Undang-undang Gelar, Tanda Jasa, dan Tanda Kehormatan jelas-jelas mengatur melalui syarat umum dan syarat khusus yang ketat untuk seseorang mendapatkan gelar, termasuk gelar pahlawan nasional.
Soeharto tidak layak dalam konteks itu dan penyelenggara negara tidak boleh melampaui hukum itu.
Presiden dapat dilengserkan kalau melanggar undang-undang, melanggar sumpah yang diucapkannya saat pelantikan.
Ketiga, Presiden jelas memiliki conflict of interest.
Dia memiliki konflik kepentingan yang kuat, sebagai mantan menantu Soeharto serta keluarga besar Cendana dan Orde Baru.
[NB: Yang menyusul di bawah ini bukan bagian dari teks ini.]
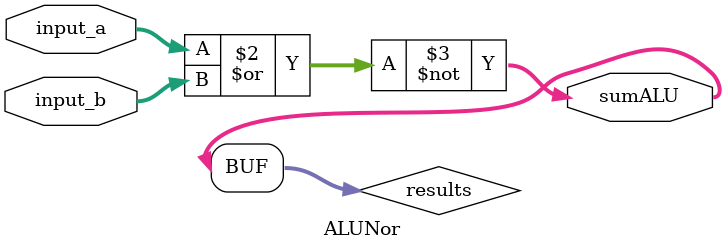
<source format=v>
module ALUNor (
	input [31:0] input_a, input_b,
	output [31:0] sumALU,
	);
	
	reg [31:0] results;
	assign sumALU = results;
	
	
	always @(*)
	begin
		 //  Logical nor
           results = ~(input_a | input_b);
          
	end
	
endmodule
		
		
	
</source>
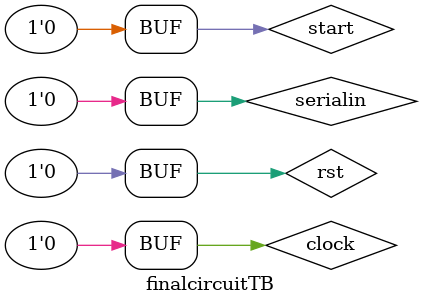
<source format=v>
`timescale 1ns/1ns
module finalcircuitTB();
	reg start = 0, rst = 0, serialin = 0, clock = 0;
	wire ready, serialout;
	finalcircuit post(ready ,clock, rst, start, serialin, serialout);
	initial begin
		repeat(100) #100 clock <= ~clock;
	end
	initial begin
		#40 start = 1;
		#100 start = 0;
	end
	initial begin
		#440 serialin = 0;
		#200 serialin = 1;
		#1000 serialin = 0;
		#200 serialin = 0;
		#200 serialin = 1;
		#400 serialin = 0;
		#800 serialin = 0;
		repeat(10) #200 serialin = $random % 2;
	end
endmodule


</source>
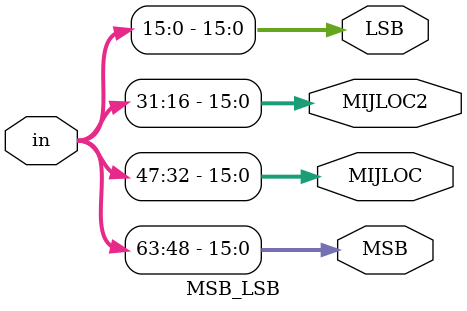
<source format=v>
module MSB_LSB(
  input [63:0]in,
  output reg [15:0] MSB, MIJLOC, MIJLOC2, LSB
  );
  
  always @(in) begin 
    MSB[15:0]=in[63:48]; 
    MIJLOC[15:0]=in[47:32];
    MIJLOC2[15:0]=in[31:16];
    LSB[15:0]=in[15:0];
  end
endmodule
</source>
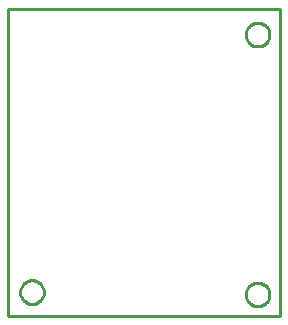
<source format=gbr>
G75*
%MOMM*%
%FSLAX34Y34*%
%LPD*%
%IN*%
%IPPOS*%
%AMOC8*
5,1,8,0,0,1.08239X$1,22.5*%
G01*
%ADD10C,0.254000*%


D10*
X0Y10000D02*
X230000Y10000D01*
X230000Y270000D01*
X0Y270000D01*
X0Y10000D01*
X30000Y29563D02*
X29924Y28694D01*
X29772Y27834D01*
X29546Y26990D01*
X29248Y26170D01*
X28879Y25378D01*
X28442Y24622D01*
X27941Y23907D01*
X27380Y23238D01*
X26762Y22620D01*
X26093Y22059D01*
X25378Y21558D01*
X24622Y21121D01*
X23830Y20752D01*
X23010Y20454D01*
X22166Y20228D01*
X21307Y20076D01*
X20437Y20000D01*
X19563Y20000D01*
X18694Y20076D01*
X17834Y20228D01*
X16990Y20454D01*
X16170Y20752D01*
X15378Y21121D01*
X14622Y21558D01*
X13907Y22059D01*
X13238Y22620D01*
X12620Y23238D01*
X12059Y23907D01*
X11558Y24622D01*
X11121Y25378D01*
X10752Y26170D01*
X10454Y26990D01*
X10228Y27834D01*
X10076Y28694D01*
X10000Y29563D01*
X10000Y30437D01*
X10076Y31307D01*
X10228Y32166D01*
X10454Y33010D01*
X10752Y33830D01*
X11121Y34622D01*
X11558Y35378D01*
X12059Y36093D01*
X12620Y36762D01*
X13238Y37380D01*
X13907Y37941D01*
X14622Y38442D01*
X15378Y38879D01*
X16170Y39248D01*
X16990Y39546D01*
X17834Y39772D01*
X18694Y39924D01*
X19563Y40000D01*
X20437Y40000D01*
X21307Y39924D01*
X22166Y39772D01*
X23010Y39546D01*
X23830Y39248D01*
X24622Y38879D01*
X25378Y38442D01*
X26093Y37941D01*
X26762Y37380D01*
X27380Y36762D01*
X27941Y36093D01*
X28442Y35378D01*
X28879Y34622D01*
X29248Y33830D01*
X29546Y33010D01*
X29772Y32166D01*
X29924Y31307D01*
X30000Y30437D01*
X30000Y29563D01*
X221000Y27563D02*
X220924Y26694D01*
X220772Y25834D01*
X220546Y24990D01*
X220248Y24170D01*
X219879Y23378D01*
X219442Y22622D01*
X218941Y21907D01*
X218380Y21238D01*
X217762Y20620D01*
X217093Y20059D01*
X216378Y19558D01*
X215622Y19121D01*
X214830Y18752D01*
X214010Y18454D01*
X213166Y18228D01*
X212307Y18076D01*
X211437Y18000D01*
X210563Y18000D01*
X209694Y18076D01*
X208834Y18228D01*
X207990Y18454D01*
X207170Y18752D01*
X206378Y19121D01*
X205622Y19558D01*
X204907Y20059D01*
X204238Y20620D01*
X203620Y21238D01*
X203059Y21907D01*
X202558Y22622D01*
X202121Y23378D01*
X201752Y24170D01*
X201454Y24990D01*
X201228Y25834D01*
X201076Y26694D01*
X201000Y27563D01*
X201000Y28437D01*
X201076Y29307D01*
X201228Y30166D01*
X201454Y31010D01*
X201752Y31830D01*
X202121Y32622D01*
X202558Y33378D01*
X203059Y34093D01*
X203620Y34762D01*
X204238Y35380D01*
X204907Y35941D01*
X205622Y36442D01*
X206378Y36879D01*
X207170Y37248D01*
X207990Y37546D01*
X208834Y37772D01*
X209694Y37924D01*
X210563Y38000D01*
X211437Y38000D01*
X212307Y37924D01*
X213166Y37772D01*
X214010Y37546D01*
X214830Y37248D01*
X215622Y36879D01*
X216378Y36442D01*
X217093Y35941D01*
X217762Y35380D01*
X218380Y34762D01*
X218941Y34093D01*
X219442Y33378D01*
X219879Y32622D01*
X220248Y31830D01*
X220546Y31010D01*
X220772Y30166D01*
X220924Y29307D01*
X221000Y28437D01*
X221000Y27563D01*
X221000Y247563D02*
X220924Y246694D01*
X220772Y245834D01*
X220546Y244990D01*
X220248Y244170D01*
X219879Y243378D01*
X219442Y242622D01*
X218941Y241907D01*
X218380Y241238D01*
X217762Y240620D01*
X217093Y240059D01*
X216378Y239558D01*
X215622Y239121D01*
X214830Y238752D01*
X214010Y238454D01*
X213166Y238228D01*
X212307Y238076D01*
X211437Y238000D01*
X210563Y238000D01*
X209694Y238076D01*
X208834Y238228D01*
X207990Y238454D01*
X207170Y238752D01*
X206378Y239121D01*
X205622Y239558D01*
X204907Y240059D01*
X204238Y240620D01*
X203620Y241238D01*
X203059Y241907D01*
X202558Y242622D01*
X202121Y243378D01*
X201752Y244170D01*
X201454Y244990D01*
X201228Y245834D01*
X201076Y246694D01*
X201000Y247563D01*
X201000Y248437D01*
X201076Y249307D01*
X201228Y250166D01*
X201454Y251010D01*
X201752Y251830D01*
X202121Y252622D01*
X202558Y253378D01*
X203059Y254093D01*
X203620Y254762D01*
X204238Y255380D01*
X204907Y255941D01*
X205622Y256442D01*
X206378Y256879D01*
X207170Y257248D01*
X207990Y257546D01*
X208834Y257772D01*
X209694Y257924D01*
X210563Y258000D01*
X211437Y258000D01*
X212307Y257924D01*
X213166Y257772D01*
X214010Y257546D01*
X214830Y257248D01*
X215622Y256879D01*
X216378Y256442D01*
X217093Y255941D01*
X217762Y255380D01*
X218380Y254762D01*
X218941Y254093D01*
X219442Y253378D01*
X219879Y252622D01*
X220248Y251830D01*
X220546Y251010D01*
X220772Y250166D01*
X220924Y249307D01*
X221000Y248437D01*
X221000Y247563D01*
M02*

</source>
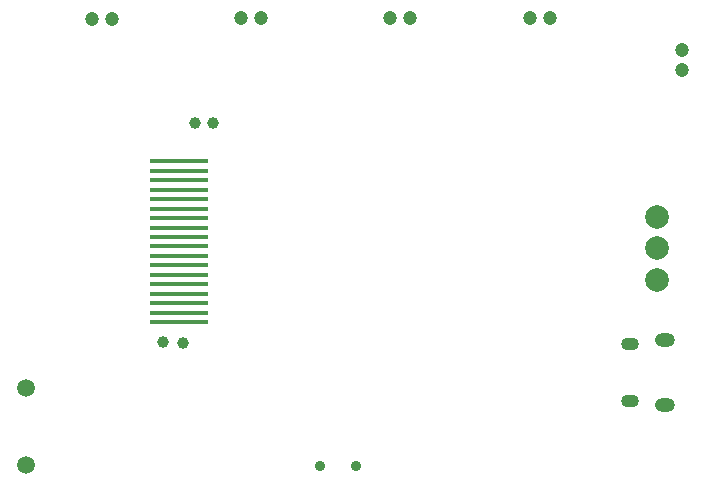
<source format=gbr>
G04 #@! TF.FileFunction,Soldermask,Bot*
%FSLAX46Y46*%
G04 Gerber Fmt 4.6, Leading zero omitted, Abs format (unit mm)*
G04 Created by KiCad (PCBNEW 4.0.4-stable) date Tue Feb 14 10:30:05 2017*
%MOMM*%
%LPD*%
G01*
G04 APERTURE LIST*
%ADD10C,0.250000*%
%ADD11O,1.500000X1.100000*%
%ADD12O,1.700000X1.200000*%
%ADD13C,2.000000*%
%ADD14C,1.500000*%
%ADD15R,5.000000X0.400000*%
%ADD16C,1.000000*%
%ADD17C,1.200000*%
%ADD18C,0.900000*%
G04 APERTURE END LIST*
D10*
D11*
X154285200Y-83362180D03*
X154285200Y-78522180D03*
D12*
X157285200Y-83672180D03*
X157285200Y-78212180D03*
D13*
X156630000Y-67780000D03*
D14*
X103150000Y-88740000D03*
D15*
X116120000Y-63070000D03*
X116120000Y-63870000D03*
X116120000Y-64670000D03*
X116120000Y-65470000D03*
X116120000Y-66270000D03*
X116120000Y-67070000D03*
X116120000Y-67870000D03*
X116120000Y-68670000D03*
X116120000Y-69470000D03*
X116120000Y-70270000D03*
X116120000Y-71070000D03*
X116120000Y-71870000D03*
X116120000Y-72670000D03*
X116120000Y-73470000D03*
X116120000Y-74270000D03*
X116120000Y-75070000D03*
X116120000Y-75870000D03*
X116120000Y-76670000D03*
D16*
X114800000Y-78400000D03*
X116450000Y-78450000D03*
D14*
X103210000Y-82260000D03*
D13*
X156600000Y-73150000D03*
X156600000Y-70440000D03*
D17*
X147550000Y-50950000D03*
X145850000Y-50950000D03*
X135700000Y-50950000D03*
X134000000Y-50950000D03*
X110470000Y-50980000D03*
X108770000Y-50980000D03*
X123070000Y-50950000D03*
X121370000Y-50950000D03*
X158710000Y-55370000D03*
X158710000Y-53670000D03*
D18*
X128100000Y-88840000D03*
X131100000Y-88840000D03*
D16*
X119020000Y-59790000D03*
X117520000Y-59790000D03*
M02*

</source>
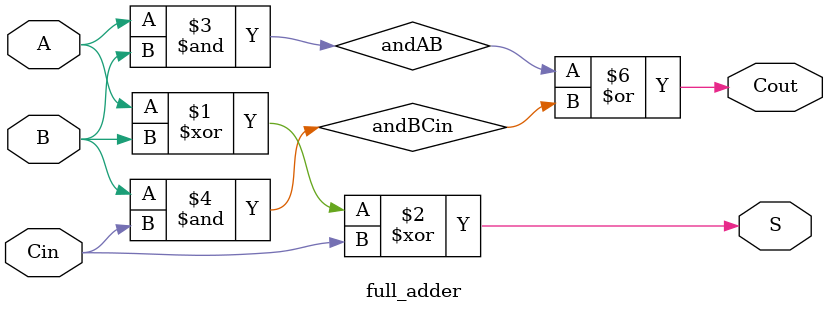
<source format=v>
`timescale 1ns / 1ps
`default_nettype none

module full_adder(S, Cout, A, B, Cin);
//make the module with outputs sum and cout 
//decare the input wires
    input wire A, B, Cin;
    // these are 1 bit
    // now get the outputs
    output wire S, Cout; // 1 bit outputs
    wire andBCin, andACin; // B and Cin, A and Cin, these are internal
    wire andAB; // 1 bit, declare A and B as a wire
    //Now use dataflow for the gate junk'
    assign S = A ^ B ^ Cin; // A XOR B XOR Cin
    assign andAB = A & B; // A AND B 
    assign andBCin = B & Cin; // B AND C 
    assign andACin = A & Cin; // A AND C
 
    assign Cout = andAB | andBCin; // (A AND B) OR (B AND Cin)
    
endmodule 

</source>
Presiden seharusnya tidak mengorbankan kepentingan bersama atas sejarah bangsa ini hanya untuk kepentingan diri atau keluarga besarnya.
Keempat, generasi muda dan generasi masa depan bangsa Indonesia pada dasarnya literat, dengan banyaknya saluran informasi yang tersedia.
Sejarah itu untuk dipelajari dan dimaknai agar kita lebih arif dan bijaksana dalam menghadapi masa kini dan masa depan.
Kekejaman orde baru tidak perlu dialami secara langsung.
Mereka dapat membacanya dari sejarah yang ditulis oleh begitu banyak sarjana, dalam dan luar negeri.